Could you filter the records below down to the lines that include the word "always"?

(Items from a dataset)
<<<<

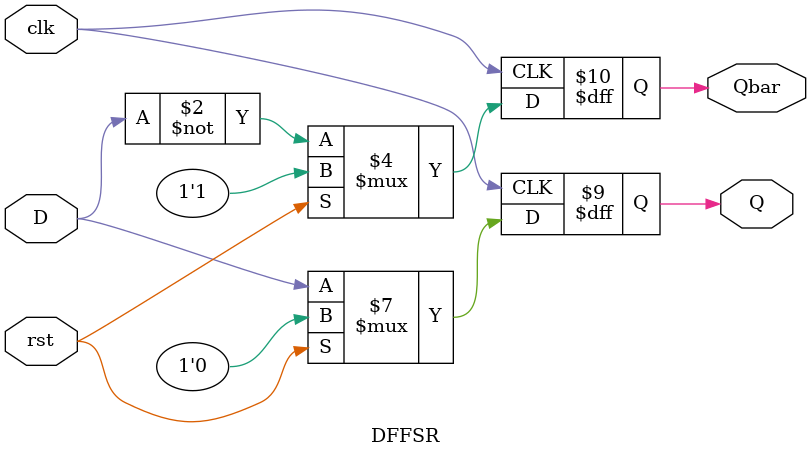
<source format=v>
module DFFSR(input D, input clk, input rst, output reg Q, output reg Qbar);
	always@(posedge clk)
		if(rst) begin
			Q <= 0;
			Qbar <= 1;
		end
		else begin
			Q <= D;
			Qbar <= ~D;
		end
endmodule

</source>
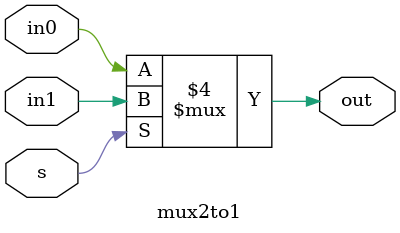
<source format=v>
module mux2to1 (in0, in1, s, out);

input in0, in1, s;
output out;

reg out;
/*
not inv1(s_bar,s);
and and1(a1, in0, s_bar);
and and2(a2, in1, s);
or or1(out, a1, a2);
*/
always @ (in0, in1, s)
begin
    //out = s ? in0 : in1;
    if(s==0)
        out = in0;
    else
        out = in1;
end


endmodule 
</source>
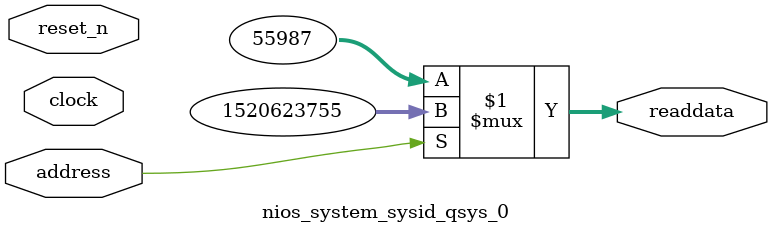
<source format=v>



// synthesis translate_off
`timescale 1ns / 1ps
// synthesis translate_on

// turn off superfluous verilog processor warnings 
// altera message_level Level1 
// altera message_off 10034 10035 10036 10037 10230 10240 10030 

module nios_system_sysid_qsys_0 (
               // inputs:
                address,
                clock,
                reset_n,

               // outputs:
                readdata
             )
;

  output  [ 31: 0] readdata;
  input            address;
  input            clock;
  input            reset_n;

  wire    [ 31: 0] readdata;
  //control_slave, which is an e_avalon_slave
  assign readdata = address ? 1520623755 : 55987;

endmodule



</source>
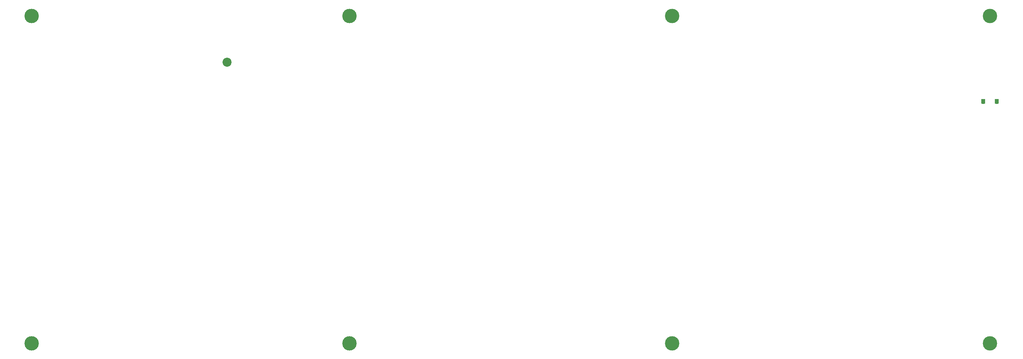
<source format=gbr>
G04 #@! TF.GenerationSoftware,KiCad,Pcbnew,(5.1.10-1-10_14)*
G04 #@! TF.CreationDate,2021-09-26T11:41:38-05:00*
G04 #@! TF.ProjectId,ori_bottom_plate,6f72695f-626f-4747-946f-6d5f706c6174,rev?*
G04 #@! TF.SameCoordinates,Original*
G04 #@! TF.FileFunction,Soldermask,Top*
G04 #@! TF.FilePolarity,Negative*
%FSLAX46Y46*%
G04 Gerber Fmt 4.6, Leading zero omitted, Abs format (unit mm)*
G04 Created by KiCad (PCBNEW (5.1.10-1-10_14)) date 2021-09-26 11:41:38*
%MOMM*%
%LPD*%
G01*
G04 APERTURE LIST*
%ADD10C,2.200000*%
%ADD11C,3.500000*%
G04 APERTURE END LIST*
G36*
G01*
X388211370Y-59168840D02*
X388211370Y-59868840D01*
G75*
G02*
X387961370Y-60118840I-250000J0D01*
G01*
X387461370Y-60118840D01*
G75*
G02*
X387211370Y-59868840I0J250000D01*
G01*
X387211370Y-59168840D01*
G75*
G02*
X387461370Y-58918840I250000J0D01*
G01*
X387961370Y-58918840D01*
G75*
G02*
X388211370Y-59168840I0J-250000D01*
G01*
G37*
G36*
G01*
X391511370Y-59168840D02*
X391511370Y-59868840D01*
G75*
G02*
X391261370Y-60118840I-250000J0D01*
G01*
X390761370Y-60118840D01*
G75*
G02*
X390511370Y-59868840I0J250000D01*
G01*
X390511370Y-59168840D01*
G75*
G02*
X390761370Y-58918840I250000J0D01*
G01*
X391261370Y-58918840D01*
G75*
G02*
X391511370Y-59168840I0J-250000D01*
G01*
G37*
D10*
X203623474Y-49993944D03*
D11*
X311970354Y-118454889D03*
X311970354Y-38682951D03*
X233389042Y-118454889D03*
X233389042Y-38682951D03*
X155998322Y-118454889D03*
X155998322Y-38683016D03*
X389360818Y-38683016D03*
X389360818Y-118454824D03*
M02*

</source>
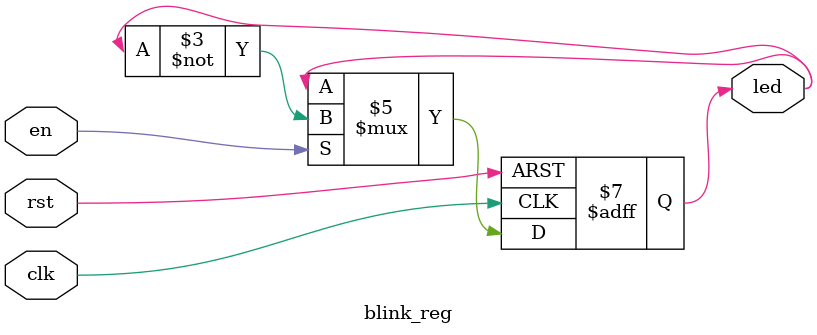
<source format=v>
module blink_reg
#(parameter DW = 1)
(
	input clk, rst, en,
	output reg [DW-1:0]led
);

always@(posedge clk, negedge rst)
	begin
		if(~rst)
			led <= 1'b1;
		else if(en)
			led <= ~led;
		else
			led <= led;
	end
endmodule
	

</source>
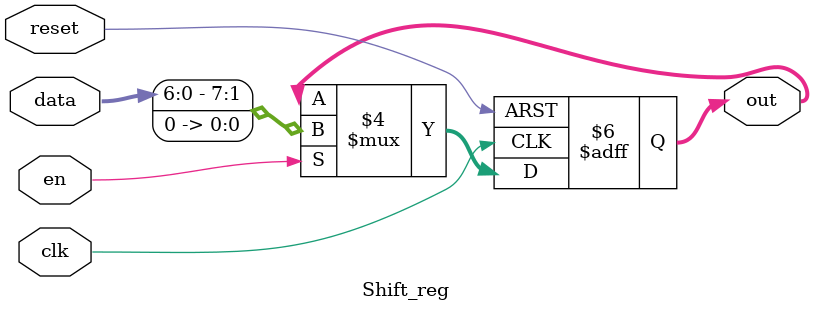
<source format=sv>
`timescale 1ns / 1ps


module Shift_reg #(parameter n = 8)(
input logic clk,
input logic reset,
input logic en,
input logic [n-1:0] data,
output logic [n-1:0] out
    );
    
    always @(posedge clk, negedge reset) begin
        if (!reset)
            out <= 0;
        else if (en)
            out <= data << 1'b1;
    end

endmodule

</source>
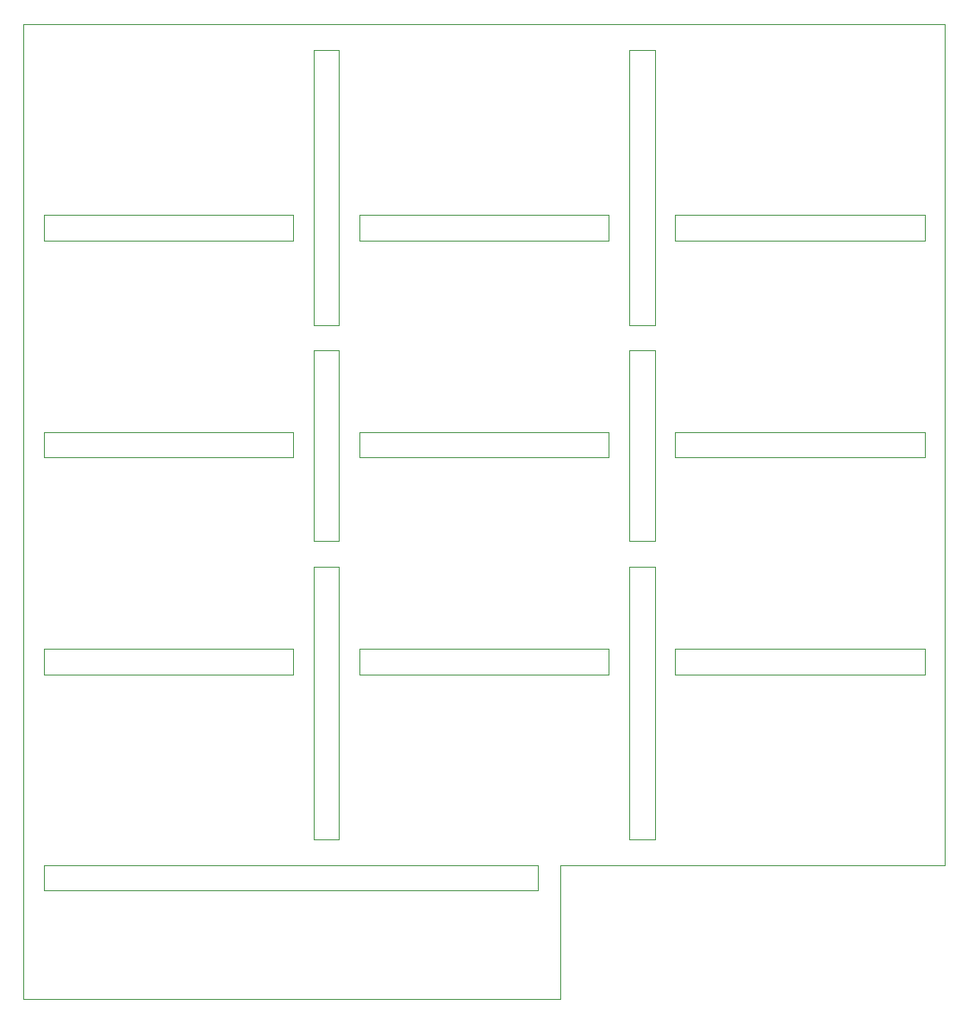
<source format=gbr>
%TF.GenerationSoftware,KiCad,Pcbnew,(6.0.5)*%
%TF.CreationDate,2023-08-07T19:05:31+01:00*%
%TF.ProjectId,SquareOscillator,53717561-7265-44f7-9363-696c6c61746f,rev?*%
%TF.SameCoordinates,Original*%
%TF.FileFunction,Profile,NP*%
%FSLAX46Y46*%
G04 Gerber Fmt 4.6, Leading zero omitted, Abs format (unit mm)*
G04 Created by KiCad (PCBNEW (6.0.5)) date 2023-08-07 19:05:31*
%MOMM*%
%LPD*%
G01*
G04 APERTURE LIST*
%TA.AperFunction,Profile*%
%ADD10C,0.100000*%
%TD*%
G04 APERTURE END LIST*
D10*
X25000000Y-25000000D02*
X25010000Y-120660000D01*
X115500000Y-25000000D02*
X25000000Y-25000000D01*
X115500000Y-107490000D02*
X115500000Y-25000000D01*
X77680000Y-107490000D02*
X115500000Y-107490000D01*
X77680000Y-120660000D02*
X77680000Y-107490000D01*
X25010000Y-120660000D02*
X77680000Y-120660000D01*
X27000000Y-107500000D02*
X75500000Y-107500000D01*
X75500000Y-107500000D02*
X75500000Y-110000000D01*
X75500000Y-110000000D02*
X27000000Y-110000000D01*
X27000000Y-110000000D02*
X27000000Y-107500000D01*
X84500000Y-78200000D02*
X87000000Y-78200000D01*
X87000000Y-78200000D02*
X87000000Y-105000000D01*
X87000000Y-105000000D02*
X84500000Y-105000000D01*
X84500000Y-105000000D02*
X84500000Y-78200000D01*
X53500000Y-78200000D02*
X56000000Y-78200000D01*
X56000000Y-78200000D02*
X56000000Y-105000000D01*
X56000000Y-105000000D02*
X53500000Y-105000000D01*
X53500000Y-105000000D02*
X53500000Y-78200000D01*
X89000000Y-86290000D02*
X113500000Y-86290000D01*
X113500000Y-86290000D02*
X113500000Y-88790000D01*
X113500000Y-88790000D02*
X89000000Y-88790000D01*
X89000000Y-88790000D02*
X89000000Y-86290000D01*
X27000000Y-86290000D02*
X51500000Y-86290000D01*
X51500000Y-86290000D02*
X51500000Y-88790000D01*
X51500000Y-88790000D02*
X27000000Y-88790000D01*
X27000000Y-88790000D02*
X27000000Y-86290000D01*
X58000000Y-86290000D02*
X82500000Y-86290000D01*
X82500000Y-86290000D02*
X82500000Y-88790000D01*
X82500000Y-88790000D02*
X58000000Y-88790000D01*
X58000000Y-88790000D02*
X58000000Y-86290000D01*
X84500000Y-57000000D02*
X87000000Y-57000000D01*
X87000000Y-57000000D02*
X87000000Y-75700000D01*
X87000000Y-75700000D02*
X84500000Y-75700000D01*
X84500000Y-75700000D02*
X84500000Y-57000000D01*
X53500000Y-57000000D02*
X56000000Y-57000000D01*
X56000000Y-57000000D02*
X56000000Y-75700000D01*
X56000000Y-75700000D02*
X53500000Y-75700000D01*
X53500000Y-75700000D02*
X53500000Y-57000000D01*
X89000000Y-65000000D02*
X113500000Y-65000000D01*
X113500000Y-65000000D02*
X113500000Y-67500000D01*
X113500000Y-67500000D02*
X89000000Y-67500000D01*
X89000000Y-67500000D02*
X89000000Y-65000000D01*
X27000000Y-65000000D02*
X51500000Y-65000000D01*
X51500000Y-65000000D02*
X51500000Y-67500000D01*
X51500000Y-67500000D02*
X27000000Y-67500000D01*
X27000000Y-67500000D02*
X27000000Y-65000000D01*
X58000000Y-65000000D02*
X82500000Y-65000000D01*
X82500000Y-65000000D02*
X82500000Y-67500000D01*
X82500000Y-67500000D02*
X58000000Y-67500000D01*
X58000000Y-67500000D02*
X58000000Y-65000000D01*
X89000000Y-43700000D02*
X113500000Y-43700000D01*
X113500000Y-43700000D02*
X113500000Y-46200000D01*
X113500000Y-46200000D02*
X89000000Y-46200000D01*
X89000000Y-46200000D02*
X89000000Y-43700000D01*
X58000000Y-43700000D02*
X82500000Y-43700000D01*
X82500000Y-43700000D02*
X82500000Y-46200000D01*
X82500000Y-46200000D02*
X58000000Y-46200000D01*
X58000000Y-46200000D02*
X58000000Y-43700000D01*
X27000000Y-43700000D02*
X51500000Y-43700000D01*
X51500000Y-43700000D02*
X51500000Y-46200000D01*
X51500000Y-46200000D02*
X27000000Y-46200000D01*
X27000000Y-46200000D02*
X27000000Y-43700000D01*
X84500000Y-27500000D02*
X87000000Y-27500000D01*
X87000000Y-27500000D02*
X87000000Y-54500000D01*
X87000000Y-54500000D02*
X84500000Y-54500000D01*
X84500000Y-54500000D02*
X84500000Y-27500000D01*
X53500000Y-27500000D02*
X56000000Y-27500000D01*
X56000000Y-27500000D02*
X56000000Y-54500000D01*
X56000000Y-54500000D02*
X53500000Y-54500000D01*
X53500000Y-54500000D02*
X53500000Y-27500000D01*
M02*

</source>
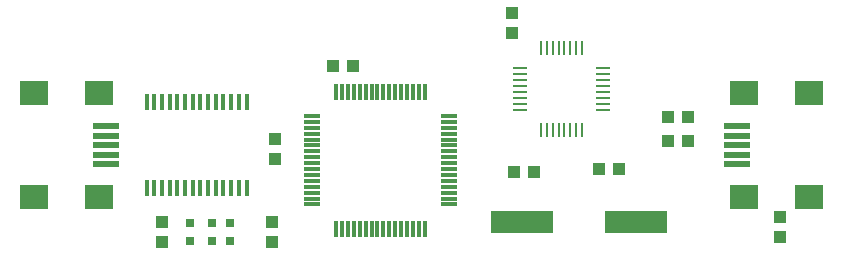
<source format=gtp>
G75*
G70*
%OFA0B0*%
%FSLAX24Y24*%
%IPPOS*%
%LPD*%
%AMOC8*
5,1,8,0,0,1.08239X$1,22.5*
%
%ADD10R,0.0433X0.0394*%
%ADD11R,0.0315X0.0315*%
%ADD12R,0.0137X0.0550*%
%ADD13R,0.0394X0.0433*%
%ADD14R,0.0118X0.0551*%
%ADD15R,0.0551X0.0118*%
%ADD16R,0.0945X0.0787*%
%ADD17R,0.0909X0.0197*%
%ADD18R,0.2100X0.0760*%
%ADD19R,0.0100X0.0450*%
%ADD20R,0.0450X0.0100*%
D10*
X005443Y000876D03*
X005443Y001545D03*
X009100Y001545D03*
X009100Y000876D03*
X017167Y003221D03*
X017836Y003221D03*
X020002Y003300D03*
X020671Y003300D03*
X011810Y006729D03*
X011140Y006729D03*
D11*
X007725Y001506D03*
X007100Y001506D03*
X006396Y001506D03*
X006396Y000915D03*
X007100Y000915D03*
X007725Y000915D03*
D12*
X007752Y002665D03*
X008007Y002665D03*
X008263Y002665D03*
X007496Y002665D03*
X007240Y002665D03*
X006984Y002665D03*
X006728Y002665D03*
X006472Y002665D03*
X006216Y002665D03*
X005960Y002665D03*
X005704Y002665D03*
X005448Y002665D03*
X005193Y002665D03*
X004937Y002665D03*
X004937Y005544D03*
X005193Y005544D03*
X005448Y005544D03*
X005704Y005544D03*
X005960Y005544D03*
X006216Y005544D03*
X006472Y005544D03*
X006728Y005544D03*
X006984Y005544D03*
X007240Y005544D03*
X007496Y005544D03*
X007752Y005544D03*
X008007Y005544D03*
X008263Y005544D03*
D13*
X009225Y004314D03*
X009225Y003644D03*
X017108Y007847D03*
X017108Y008517D03*
X022317Y005035D03*
X022986Y005035D03*
X022986Y004238D03*
X022317Y004238D03*
X026060Y001706D03*
X026060Y001037D03*
D14*
X014201Y001321D03*
X014005Y001321D03*
X013808Y001321D03*
X013611Y001321D03*
X013414Y001321D03*
X013217Y001321D03*
X013020Y001321D03*
X012823Y001321D03*
X012627Y001321D03*
X012430Y001321D03*
X012233Y001321D03*
X012036Y001321D03*
X011839Y001321D03*
X011642Y001321D03*
X011445Y001321D03*
X011249Y001321D03*
X011249Y005888D03*
X011445Y005888D03*
X011642Y005888D03*
X011839Y005888D03*
X012036Y005888D03*
X012233Y005888D03*
X012430Y005888D03*
X012627Y005888D03*
X012823Y005888D03*
X013020Y005888D03*
X013217Y005888D03*
X013414Y005888D03*
X013611Y005888D03*
X013808Y005888D03*
X014005Y005888D03*
X014201Y005888D03*
D15*
X015008Y005081D03*
X015008Y004884D03*
X015008Y004687D03*
X015008Y004490D03*
X015008Y004293D03*
X015008Y004096D03*
X015008Y003899D03*
X015008Y003703D03*
X015008Y003506D03*
X015008Y003309D03*
X015008Y003112D03*
X015008Y002915D03*
X015008Y002718D03*
X015008Y002521D03*
X015008Y002325D03*
X015008Y002128D03*
X010442Y002128D03*
X010442Y002325D03*
X010442Y002521D03*
X010442Y002718D03*
X010442Y002915D03*
X010442Y003112D03*
X010442Y003309D03*
X010442Y003506D03*
X010442Y003703D03*
X010442Y003899D03*
X010442Y004096D03*
X010442Y004293D03*
X010442Y004490D03*
X010442Y004687D03*
X010442Y004884D03*
X010442Y005081D03*
D16*
X003353Y005836D03*
X001188Y005836D03*
X001188Y002372D03*
X003353Y002372D03*
X024847Y002372D03*
X027012Y002372D03*
X027012Y005836D03*
X024847Y005836D03*
D17*
X024625Y004734D03*
X024625Y004419D03*
X024625Y004104D03*
X024625Y003789D03*
X024625Y003474D03*
X003575Y003474D03*
X003575Y003789D03*
X003575Y004104D03*
X003575Y004419D03*
X003575Y004734D03*
D18*
X017450Y001539D03*
X021250Y001539D03*
D19*
X019450Y004599D03*
X019254Y004599D03*
X019057Y004599D03*
X018860Y004599D03*
X018663Y004599D03*
X018466Y004599D03*
X018269Y004599D03*
X018072Y004599D03*
X018072Y007355D03*
X018269Y007355D03*
X018466Y007355D03*
X018663Y007355D03*
X018860Y007355D03*
X019057Y007355D03*
X019254Y007355D03*
X019450Y007355D03*
D20*
X020139Y006666D03*
X020139Y006469D03*
X020139Y006272D03*
X020139Y006076D03*
X020139Y005879D03*
X020139Y005682D03*
X020139Y005485D03*
X020139Y005288D03*
X017383Y005288D03*
X017383Y005485D03*
X017383Y005682D03*
X017383Y005879D03*
X017383Y006076D03*
X017383Y006272D03*
X017383Y006469D03*
X017383Y006666D03*
M02*

</source>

>>>>

> [REPLY TO THE EXERCISE]
	always@(posedge clk)
always @ (in0, in1, s)
always@(posedge clk, negedge rst)
    always @(posedge clk, negedge reset) begin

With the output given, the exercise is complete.